--- Data for this exercise ---

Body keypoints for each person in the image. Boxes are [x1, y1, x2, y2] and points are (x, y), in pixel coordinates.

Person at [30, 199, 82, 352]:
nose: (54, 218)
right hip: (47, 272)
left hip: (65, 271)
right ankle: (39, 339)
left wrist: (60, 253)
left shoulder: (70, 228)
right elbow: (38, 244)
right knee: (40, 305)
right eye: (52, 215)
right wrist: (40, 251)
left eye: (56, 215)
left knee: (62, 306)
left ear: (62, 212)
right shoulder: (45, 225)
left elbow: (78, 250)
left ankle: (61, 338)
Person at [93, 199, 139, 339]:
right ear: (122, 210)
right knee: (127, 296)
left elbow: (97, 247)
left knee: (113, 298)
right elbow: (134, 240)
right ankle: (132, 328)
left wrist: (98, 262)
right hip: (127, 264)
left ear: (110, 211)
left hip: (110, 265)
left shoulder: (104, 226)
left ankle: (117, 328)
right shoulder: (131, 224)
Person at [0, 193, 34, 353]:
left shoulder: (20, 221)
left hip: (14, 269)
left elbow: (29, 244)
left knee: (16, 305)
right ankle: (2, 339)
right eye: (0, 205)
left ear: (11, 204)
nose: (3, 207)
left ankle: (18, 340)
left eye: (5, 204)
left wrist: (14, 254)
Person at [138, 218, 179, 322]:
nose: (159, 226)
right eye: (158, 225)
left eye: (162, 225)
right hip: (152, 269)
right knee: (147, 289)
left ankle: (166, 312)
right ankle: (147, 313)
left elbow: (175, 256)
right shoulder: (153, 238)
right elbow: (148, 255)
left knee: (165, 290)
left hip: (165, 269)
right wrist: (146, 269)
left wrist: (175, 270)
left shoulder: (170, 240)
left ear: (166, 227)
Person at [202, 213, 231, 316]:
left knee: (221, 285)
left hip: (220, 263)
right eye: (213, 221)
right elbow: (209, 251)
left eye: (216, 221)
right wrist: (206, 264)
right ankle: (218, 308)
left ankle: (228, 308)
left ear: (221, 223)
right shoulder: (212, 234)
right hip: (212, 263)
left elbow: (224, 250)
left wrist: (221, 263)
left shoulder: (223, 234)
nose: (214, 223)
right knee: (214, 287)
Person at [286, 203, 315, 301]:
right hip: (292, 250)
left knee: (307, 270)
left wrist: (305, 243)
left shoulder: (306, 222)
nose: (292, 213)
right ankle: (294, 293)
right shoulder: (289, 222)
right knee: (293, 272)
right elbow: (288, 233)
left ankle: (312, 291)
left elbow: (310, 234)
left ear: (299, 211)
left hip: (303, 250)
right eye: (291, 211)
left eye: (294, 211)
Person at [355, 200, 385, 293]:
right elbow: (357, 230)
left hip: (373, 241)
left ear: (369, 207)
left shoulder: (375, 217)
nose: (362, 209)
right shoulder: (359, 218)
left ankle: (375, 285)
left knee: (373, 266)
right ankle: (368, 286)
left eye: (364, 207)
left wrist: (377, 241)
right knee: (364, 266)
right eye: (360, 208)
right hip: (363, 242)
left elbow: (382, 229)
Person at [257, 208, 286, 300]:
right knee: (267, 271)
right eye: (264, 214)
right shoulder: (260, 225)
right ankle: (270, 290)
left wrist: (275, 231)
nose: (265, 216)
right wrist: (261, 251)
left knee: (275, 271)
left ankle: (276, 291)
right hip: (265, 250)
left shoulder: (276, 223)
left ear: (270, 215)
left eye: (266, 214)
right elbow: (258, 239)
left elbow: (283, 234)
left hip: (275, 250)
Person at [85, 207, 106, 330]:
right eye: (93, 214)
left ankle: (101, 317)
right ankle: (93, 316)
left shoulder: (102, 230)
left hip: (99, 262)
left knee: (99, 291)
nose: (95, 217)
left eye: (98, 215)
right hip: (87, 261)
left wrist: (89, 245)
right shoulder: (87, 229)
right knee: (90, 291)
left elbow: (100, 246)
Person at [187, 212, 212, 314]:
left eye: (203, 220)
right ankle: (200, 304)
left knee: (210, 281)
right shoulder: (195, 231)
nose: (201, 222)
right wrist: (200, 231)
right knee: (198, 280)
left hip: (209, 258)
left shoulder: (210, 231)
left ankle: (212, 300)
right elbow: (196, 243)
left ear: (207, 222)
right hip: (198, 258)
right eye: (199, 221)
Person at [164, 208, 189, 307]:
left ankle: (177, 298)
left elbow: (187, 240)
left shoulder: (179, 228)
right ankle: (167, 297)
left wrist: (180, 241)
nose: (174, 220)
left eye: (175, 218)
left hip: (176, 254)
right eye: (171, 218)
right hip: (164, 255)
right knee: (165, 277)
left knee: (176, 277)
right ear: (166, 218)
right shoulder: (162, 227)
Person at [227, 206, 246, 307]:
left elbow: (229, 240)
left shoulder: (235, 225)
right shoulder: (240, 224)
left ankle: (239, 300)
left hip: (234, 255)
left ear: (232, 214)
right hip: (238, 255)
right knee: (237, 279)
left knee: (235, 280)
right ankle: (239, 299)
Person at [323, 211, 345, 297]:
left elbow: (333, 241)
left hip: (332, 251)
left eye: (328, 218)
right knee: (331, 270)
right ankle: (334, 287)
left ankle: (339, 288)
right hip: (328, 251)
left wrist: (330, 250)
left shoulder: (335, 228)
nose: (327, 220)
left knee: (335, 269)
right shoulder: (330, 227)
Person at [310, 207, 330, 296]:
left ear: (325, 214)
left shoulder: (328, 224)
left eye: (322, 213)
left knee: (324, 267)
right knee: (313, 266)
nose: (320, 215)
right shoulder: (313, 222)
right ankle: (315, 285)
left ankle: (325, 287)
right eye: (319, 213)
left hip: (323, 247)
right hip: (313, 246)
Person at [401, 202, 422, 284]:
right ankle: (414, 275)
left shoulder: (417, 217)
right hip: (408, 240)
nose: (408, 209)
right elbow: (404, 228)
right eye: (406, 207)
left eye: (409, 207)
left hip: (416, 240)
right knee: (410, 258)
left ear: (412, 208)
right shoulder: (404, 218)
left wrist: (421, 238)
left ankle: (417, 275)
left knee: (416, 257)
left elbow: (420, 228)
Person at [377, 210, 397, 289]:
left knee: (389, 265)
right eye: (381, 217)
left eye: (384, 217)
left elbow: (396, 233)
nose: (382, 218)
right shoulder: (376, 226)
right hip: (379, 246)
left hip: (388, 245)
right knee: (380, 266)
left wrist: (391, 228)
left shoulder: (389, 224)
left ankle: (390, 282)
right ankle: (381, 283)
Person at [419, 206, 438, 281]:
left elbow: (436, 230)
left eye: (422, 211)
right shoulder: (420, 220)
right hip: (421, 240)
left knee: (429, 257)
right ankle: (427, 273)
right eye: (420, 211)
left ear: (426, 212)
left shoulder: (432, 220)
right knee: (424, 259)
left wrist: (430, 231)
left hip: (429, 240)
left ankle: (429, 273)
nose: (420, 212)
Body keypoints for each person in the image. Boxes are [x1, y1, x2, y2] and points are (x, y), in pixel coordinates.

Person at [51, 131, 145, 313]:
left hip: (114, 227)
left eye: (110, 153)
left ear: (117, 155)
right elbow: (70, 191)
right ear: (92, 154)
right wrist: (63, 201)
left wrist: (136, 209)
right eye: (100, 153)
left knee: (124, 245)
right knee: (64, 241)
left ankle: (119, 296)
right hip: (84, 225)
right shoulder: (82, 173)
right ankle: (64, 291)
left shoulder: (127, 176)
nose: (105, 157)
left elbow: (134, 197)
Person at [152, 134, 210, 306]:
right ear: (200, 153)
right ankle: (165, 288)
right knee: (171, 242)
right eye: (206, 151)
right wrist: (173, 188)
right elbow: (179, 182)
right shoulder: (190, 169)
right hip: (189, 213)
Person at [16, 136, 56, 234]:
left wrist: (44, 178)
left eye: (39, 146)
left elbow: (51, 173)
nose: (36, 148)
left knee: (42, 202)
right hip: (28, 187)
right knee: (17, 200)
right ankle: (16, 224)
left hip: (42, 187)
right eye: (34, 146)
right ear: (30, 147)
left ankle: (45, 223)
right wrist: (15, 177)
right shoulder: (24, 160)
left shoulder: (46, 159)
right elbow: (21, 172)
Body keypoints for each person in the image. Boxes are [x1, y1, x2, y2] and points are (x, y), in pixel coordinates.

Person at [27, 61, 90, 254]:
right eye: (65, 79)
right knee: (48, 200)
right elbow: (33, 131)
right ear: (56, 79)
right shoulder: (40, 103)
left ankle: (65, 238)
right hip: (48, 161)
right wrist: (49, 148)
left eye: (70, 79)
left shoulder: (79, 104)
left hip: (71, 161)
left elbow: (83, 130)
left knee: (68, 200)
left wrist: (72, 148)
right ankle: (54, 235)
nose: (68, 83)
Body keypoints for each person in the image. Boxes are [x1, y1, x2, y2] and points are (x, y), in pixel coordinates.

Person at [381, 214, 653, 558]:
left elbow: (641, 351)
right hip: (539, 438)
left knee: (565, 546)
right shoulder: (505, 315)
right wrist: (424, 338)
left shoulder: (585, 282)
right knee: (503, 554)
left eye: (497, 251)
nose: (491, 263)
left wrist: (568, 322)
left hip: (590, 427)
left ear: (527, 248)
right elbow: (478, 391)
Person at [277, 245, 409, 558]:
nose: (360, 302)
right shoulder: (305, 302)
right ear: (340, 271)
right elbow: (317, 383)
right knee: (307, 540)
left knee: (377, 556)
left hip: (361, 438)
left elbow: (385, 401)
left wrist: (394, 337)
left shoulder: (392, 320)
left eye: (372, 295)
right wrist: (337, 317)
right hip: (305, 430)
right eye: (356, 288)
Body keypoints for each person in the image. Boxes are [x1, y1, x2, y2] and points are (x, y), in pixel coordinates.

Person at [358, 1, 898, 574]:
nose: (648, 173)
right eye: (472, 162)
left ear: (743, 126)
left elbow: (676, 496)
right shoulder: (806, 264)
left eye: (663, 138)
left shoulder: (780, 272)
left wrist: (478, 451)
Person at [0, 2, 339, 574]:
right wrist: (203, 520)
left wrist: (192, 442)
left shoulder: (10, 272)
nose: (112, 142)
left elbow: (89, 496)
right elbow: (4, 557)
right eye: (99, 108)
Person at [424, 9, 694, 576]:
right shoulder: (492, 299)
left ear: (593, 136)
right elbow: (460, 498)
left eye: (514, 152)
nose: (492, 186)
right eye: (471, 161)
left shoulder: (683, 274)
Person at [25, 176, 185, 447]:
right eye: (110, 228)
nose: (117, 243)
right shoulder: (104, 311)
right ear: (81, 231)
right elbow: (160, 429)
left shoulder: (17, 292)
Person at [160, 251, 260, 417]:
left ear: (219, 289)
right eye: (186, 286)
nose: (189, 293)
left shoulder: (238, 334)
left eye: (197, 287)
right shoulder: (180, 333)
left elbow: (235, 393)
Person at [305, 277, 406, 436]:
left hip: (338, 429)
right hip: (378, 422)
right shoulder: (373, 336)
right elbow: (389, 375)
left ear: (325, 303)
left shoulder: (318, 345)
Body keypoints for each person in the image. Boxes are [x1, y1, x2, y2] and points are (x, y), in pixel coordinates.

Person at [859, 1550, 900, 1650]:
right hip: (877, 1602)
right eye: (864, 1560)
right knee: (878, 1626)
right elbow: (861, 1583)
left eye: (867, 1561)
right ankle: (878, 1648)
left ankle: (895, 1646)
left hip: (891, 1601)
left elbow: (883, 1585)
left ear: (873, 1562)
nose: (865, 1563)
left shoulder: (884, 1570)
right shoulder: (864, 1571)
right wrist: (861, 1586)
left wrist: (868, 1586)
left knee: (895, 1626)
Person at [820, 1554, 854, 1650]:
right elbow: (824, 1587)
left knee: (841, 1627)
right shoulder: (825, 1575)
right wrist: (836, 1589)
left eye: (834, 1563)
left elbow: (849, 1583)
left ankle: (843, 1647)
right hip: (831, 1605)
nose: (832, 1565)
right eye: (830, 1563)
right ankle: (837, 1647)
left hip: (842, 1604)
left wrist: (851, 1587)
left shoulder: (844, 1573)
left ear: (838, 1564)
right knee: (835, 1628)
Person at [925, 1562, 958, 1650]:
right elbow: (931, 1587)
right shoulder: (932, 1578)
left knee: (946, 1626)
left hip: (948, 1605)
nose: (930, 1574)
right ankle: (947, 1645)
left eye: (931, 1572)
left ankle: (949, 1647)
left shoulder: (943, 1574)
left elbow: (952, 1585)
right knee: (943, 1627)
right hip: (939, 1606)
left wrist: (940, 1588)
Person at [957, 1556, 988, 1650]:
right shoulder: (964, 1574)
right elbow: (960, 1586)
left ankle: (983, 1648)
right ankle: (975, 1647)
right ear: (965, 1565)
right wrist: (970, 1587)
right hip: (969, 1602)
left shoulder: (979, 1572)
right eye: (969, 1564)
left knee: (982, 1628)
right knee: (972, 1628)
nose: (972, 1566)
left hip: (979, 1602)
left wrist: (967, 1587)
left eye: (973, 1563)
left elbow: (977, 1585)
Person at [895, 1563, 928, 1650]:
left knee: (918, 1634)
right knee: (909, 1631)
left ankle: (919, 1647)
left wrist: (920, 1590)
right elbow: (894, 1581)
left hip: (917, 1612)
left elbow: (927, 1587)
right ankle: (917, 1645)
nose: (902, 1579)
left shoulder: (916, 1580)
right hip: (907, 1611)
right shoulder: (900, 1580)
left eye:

---

### Work required
Every line above from the line with "left eye: (203, 220)" to the line with "right knee: (165, 277)" is wanted, ends included; write them out exactly and add no other line.

### Reply
left eye: (203, 220)
right ankle: (200, 304)
left knee: (210, 281)
right shoulder: (195, 231)
nose: (201, 222)
right wrist: (200, 231)
right knee: (198, 280)
left hip: (209, 258)
left shoulder: (210, 231)
left ankle: (212, 300)
right elbow: (196, 243)
left ear: (207, 222)
right hip: (198, 258)
right eye: (199, 221)
Person at [164, 208, 189, 307]:
left ankle: (177, 298)
left elbow: (187, 240)
left shoulder: (179, 228)
right ankle: (167, 297)
left wrist: (180, 241)
nose: (174, 220)
left eye: (175, 218)
left hip: (176, 254)
right eye: (171, 218)
right hip: (164, 255)
right knee: (165, 277)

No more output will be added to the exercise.